Document extract:

▬▬▬▬▬▬▬▬▬▬

After fixing the previous painful issue, we move on to the next strange issue (and much worse!).

On the GPU, a NULL pointer isn’t always NULL

Despite the code being very simple, the CPU and GPU versions produced very different outputs for me in OS X (not verified in Windows 8.1). For the life of me I could not figure it out as it proved even stranger than the previous issue.

Ultimately, the issue was here:

// Inlined the CSS_CUCKOO_HASH_FIND macro and minor formatting cleanup

__global const struct css_rule * rule = 0;
if (hash_->left[left_index_].type != 0 && hash_->left[left_index_].value == value_) {
    rule = &hash_->left[left_index_];
}
if (hash_->right[right_index_].type != 0 && hash_->right[right_index_].value == value_) {
    rule = &hash_->right[right_index_];
}
if (rule_set != 0) {
    // code

}

Can you see it? If you can’t, I don’t think anybody could blame you.

After painfully narrowing it down to this precise piece of code, it turns out that the rule_set != 0 check was failing when no rule was found (neither if statement was taken) on the GPU (and was obviously working as expected on the CPU).

This is mere speculation but I have the gut feeling that this issue might be caused because internally some bits in the memory addresses must be used to tell global memory from local memory on the GPU.

▬▬▬▬▬▬▬▬▬▬

Dataset excerpt:

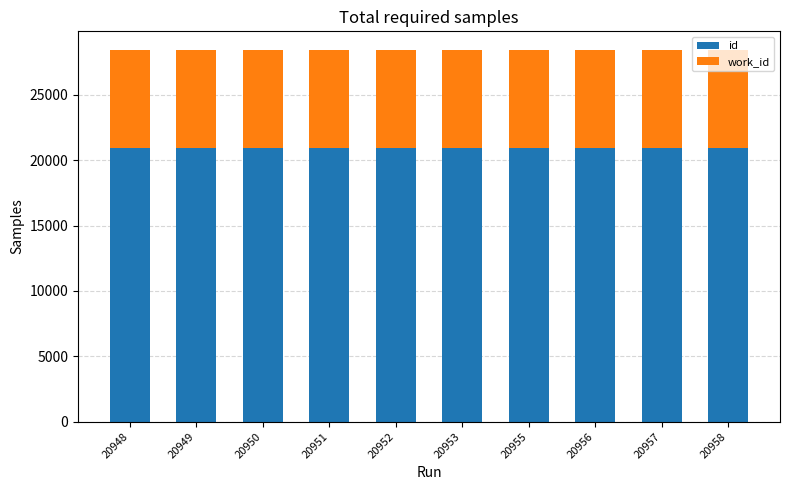

True or false: id has a value of 29776 at 20958.

False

▬▬▬▬▬▬▬▬▬▬

To do:
A. Translate the following sentence from the passage on GPU null pointers into French: "Despite the code being very simple, the CPU and GPU versions produced very different outputs for me in OS X (not verified in Windows 8.1)."
B. Name every identifier in the code of the passage on GPU null pointers that ends with an underscore.
C. For each statement below, state whether the passage on GPU null pointers supports it, and quote the words that decide the matter.
(i) The author confirmed the differing outputs on Windows 8.1.
(ii) On the GPU, the check failed when neither if statement was taken.
(iii) The author presents the explanation involving memory address bits as established fact.

List of solutions:
A. Bien que le code soit très simple, les versions CPU et GPU ont produit des résultats très différents chez moi sous OS X (non vérifié sous Windows 8.1).

B. hash_, left_index_, right_index_, value_

C.
(i) No: "not verified in Windows 8.1"
(ii) Yes: "the rule_set != 0 check was failing when no rule was found (neither if statement was taken) on the GPU"
(iii) No: "This is mere speculation"